I hope that makes sense.

Does anyone know how we can safely and correctly allow languages such as Chinese, Japanese, ... to be used inside our text area, while still being safe for loading any html inside our text area?

回答1:

Have you tried using htmlspecialchars?

I currently use that in production and it's fine.

$foo = "我的名字叫萨沙"
echo '<textarea>' . htmlspecialchars($foo) . '</textarea>';

Alternately,

$str = “&#20320;&#22909;”;
echo mb_convert_encoding($str, ‘UTF-8′, ‘HTML-ENTITIES’);

As found on http://www.techiecorner.com/129/php-how-to-convert-iso-character-htmlentities-to-utf-8/



回答2:

Specify charset, e.g. UTF-8 and it should work.

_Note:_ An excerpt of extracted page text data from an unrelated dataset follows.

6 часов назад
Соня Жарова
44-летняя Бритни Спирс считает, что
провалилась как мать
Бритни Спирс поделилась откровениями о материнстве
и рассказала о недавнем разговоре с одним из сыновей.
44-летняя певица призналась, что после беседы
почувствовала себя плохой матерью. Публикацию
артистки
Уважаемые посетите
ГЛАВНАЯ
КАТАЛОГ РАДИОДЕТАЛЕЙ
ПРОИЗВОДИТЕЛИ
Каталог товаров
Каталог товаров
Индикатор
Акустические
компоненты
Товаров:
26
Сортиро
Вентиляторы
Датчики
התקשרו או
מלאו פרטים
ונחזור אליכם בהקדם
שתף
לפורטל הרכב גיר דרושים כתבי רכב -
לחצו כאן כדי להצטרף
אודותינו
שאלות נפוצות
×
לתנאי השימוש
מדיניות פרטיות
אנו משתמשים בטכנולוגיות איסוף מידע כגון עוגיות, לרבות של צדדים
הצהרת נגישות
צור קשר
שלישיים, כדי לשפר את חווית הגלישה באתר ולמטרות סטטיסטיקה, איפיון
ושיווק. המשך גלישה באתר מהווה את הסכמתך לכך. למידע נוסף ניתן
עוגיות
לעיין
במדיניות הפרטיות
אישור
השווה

echo htmlentities($data, ENT_COMPAT, 'UTF-8'); 


回答3:

PHP is pretty appalling in terms of framework-wide support for international character sets (although it's slowly getting better, especially in PHP5, but you don't specify which version you're using). There are a few mb_ (multibyte, as in multibyte characters) functions to help you out, though.

This example may help you (from here):

<?php 
/** 
 *  Multibyte equivalent for htmlentities() [lite version :)] 
 * 
 * @param string $str 
 * @param string $encoding 
 * @return string 
 **/ 
function mb_htmlentities($str, $encoding = 'utf-8') { 
    mb_regex_encoding($encoding); 
    $pattern = array('<', '>', '"', '\''); 
    $replacement = array('&lt;', '&gt;', '&quot;', '&#39;'); 
    for ($i=0; $i<sizeof($pattern); $i++) { 
        $str = mb_ereg_replace($pattern[$i], $replacement[$i], $str); 
    } 
    return $str; 
} 
?>

Also, make sure your page is specifying the same character set. You can do this with a meta tag:

<meta http-equiv="Content-Type" content="text/html; charset=utf-8">


回答4:

Most likely you're not using the correct encoding. If you already know your output encoding, use the charset argument of the html_entities function.

If you haven't settled on an internal encoding yet, take a look at the iconv functions; iconv_set_encoding("internal_encoding", "UTF-8"); might be a good start.